* **WORK TASK**: If a line of the listing below contains the string "дней", count it, then give the total by itself.

* **SUPPLIED MATERIAL**:
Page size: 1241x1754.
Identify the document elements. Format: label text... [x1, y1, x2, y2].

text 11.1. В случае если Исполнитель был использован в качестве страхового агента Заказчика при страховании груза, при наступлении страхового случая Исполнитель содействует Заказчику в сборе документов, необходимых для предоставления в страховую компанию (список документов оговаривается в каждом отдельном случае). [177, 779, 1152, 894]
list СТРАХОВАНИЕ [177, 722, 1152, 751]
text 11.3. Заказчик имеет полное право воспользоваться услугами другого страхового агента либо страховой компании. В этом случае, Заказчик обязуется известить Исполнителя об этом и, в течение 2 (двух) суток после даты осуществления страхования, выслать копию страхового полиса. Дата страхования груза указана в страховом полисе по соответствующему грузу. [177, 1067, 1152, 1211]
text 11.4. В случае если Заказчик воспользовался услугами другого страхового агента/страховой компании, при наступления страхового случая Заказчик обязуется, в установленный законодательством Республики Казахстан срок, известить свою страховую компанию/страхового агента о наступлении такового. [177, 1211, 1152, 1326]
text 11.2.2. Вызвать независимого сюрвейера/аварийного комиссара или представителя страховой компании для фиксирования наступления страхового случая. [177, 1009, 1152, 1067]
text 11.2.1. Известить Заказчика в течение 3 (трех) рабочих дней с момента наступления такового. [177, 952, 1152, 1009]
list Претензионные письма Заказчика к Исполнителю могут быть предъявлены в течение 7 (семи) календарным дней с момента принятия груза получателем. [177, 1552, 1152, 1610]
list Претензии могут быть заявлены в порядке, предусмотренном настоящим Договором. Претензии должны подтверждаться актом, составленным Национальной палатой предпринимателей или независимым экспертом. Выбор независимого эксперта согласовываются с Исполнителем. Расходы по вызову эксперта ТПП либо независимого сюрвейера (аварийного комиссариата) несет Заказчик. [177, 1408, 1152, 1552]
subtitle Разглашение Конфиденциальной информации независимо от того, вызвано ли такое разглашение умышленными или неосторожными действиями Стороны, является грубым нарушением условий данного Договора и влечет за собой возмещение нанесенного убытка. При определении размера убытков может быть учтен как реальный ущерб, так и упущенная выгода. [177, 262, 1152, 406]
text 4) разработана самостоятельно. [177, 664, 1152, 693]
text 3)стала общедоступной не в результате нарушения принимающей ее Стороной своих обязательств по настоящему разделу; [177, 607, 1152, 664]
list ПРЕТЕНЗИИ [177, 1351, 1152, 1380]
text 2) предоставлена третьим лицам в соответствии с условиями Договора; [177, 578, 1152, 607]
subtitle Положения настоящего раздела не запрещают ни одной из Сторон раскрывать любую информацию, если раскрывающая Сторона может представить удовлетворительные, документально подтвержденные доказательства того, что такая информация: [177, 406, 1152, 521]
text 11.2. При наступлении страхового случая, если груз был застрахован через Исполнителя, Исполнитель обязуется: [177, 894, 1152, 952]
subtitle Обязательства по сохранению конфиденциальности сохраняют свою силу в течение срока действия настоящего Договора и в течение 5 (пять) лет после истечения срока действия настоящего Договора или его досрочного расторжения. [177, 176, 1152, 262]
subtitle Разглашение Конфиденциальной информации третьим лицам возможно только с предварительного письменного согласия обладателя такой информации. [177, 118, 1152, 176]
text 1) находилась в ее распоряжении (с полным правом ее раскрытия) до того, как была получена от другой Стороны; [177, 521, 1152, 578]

* **ANSWER BOX**: 2